"I'm afraid you have made a mistake in setting that fellow free, Captain," the lad said, as they returned to the deck. "I believe it would have been wiser to have kept him in irons until we could touch some port and put him ashore."
"I never feel like being hard on a man when he's sorry for what he has done," the old sailor replied. "I guess it will make the crew feel better tempered to have him set free. I'm going to put him ashore at the first port we touch. In the meanwhile we'll keep him hard at work an' keep a eye on him all the time."
"Perhaps we had better take him with us and put him to work at the pump," Walter suggested. "That's good hard work."
Charley approved the suggestion, for in spite of the Greek's seeming repentance, the lad did not trust him in the least and thought it wisest that he and the captain should be kept separated for awhile after their quarrel.
Manuel went at the hard labor at the air pump with a willingness and cheerfulness which seemed to show the sincerity of his repentance. At first, he seemed inclined to talk overmuch with the rest of the crew, but Charley cut short his talkativeness with a curt command.
"I believe that fellow is a regular Jonah," he confided to his chum during the noon hour rest. "Yesterday and the day before we got lots of sponges, but we haven't taken in enough this morning to pay expenses."
"I guess this part of the ground is getting worked out, perhaps," Walter replied. "I've noticed several schooners pulling up anchor and getting under way."
His surmise proved correct for during the afternoon many of the fleet passed them headed North. Evidently others were finding the ground as poor as they did.

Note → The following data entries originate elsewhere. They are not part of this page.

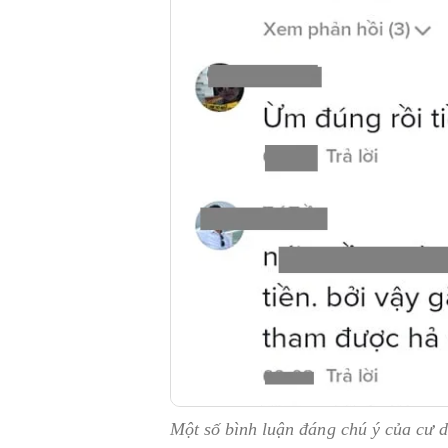
Một số bình luận đáng chú ý của cư d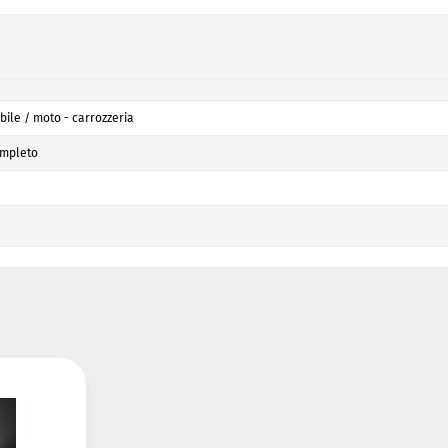
ile / moto - carrozzeria
ompleto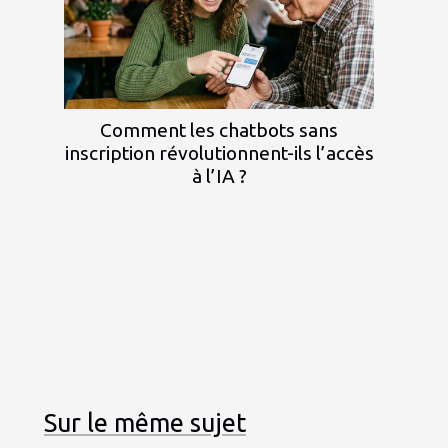
Comment les chatbots sans
inscription révolutionnent-ils l’accès
à l’IA ?
Sur le même sujet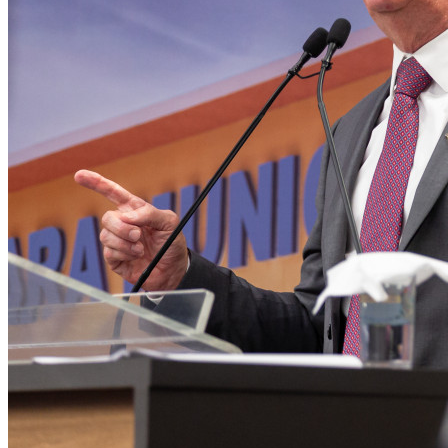
Palmeiras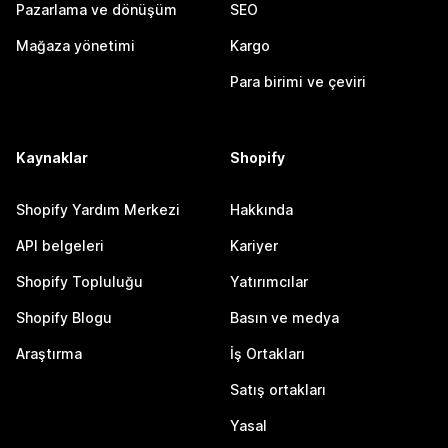
Pazarlama ve dönüşüm
SEO
Mağaza yönetimi
Kargo
Para birimi ve çeviri
Kaynaklar
Shopify
Shopify Yardım Merkezi
Hakkında
API belgeleri
Kariyer
Shopify Topluluğu
Yatırımcılar
Shopify Blogu
Basın ve medya
Araştırma
İş Ortakları
Satış ortakları
Yasal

Late in the afternoon the captain recalled them to the schooner with a signal previously agreed upon,—a flag hoisted to the foremast head.
"I reckon we'd better be getting under way," the old sailor said when they got aboard. "I want to keep with the fleet an' all the schooners seem to be getting under sail. I've noted the course they are takin' an' with this wind they'll be a long ways from us if we wait until morning. I hailed one of the captains and he said they intended to sail all night an' anchor an' get to work early in the morning."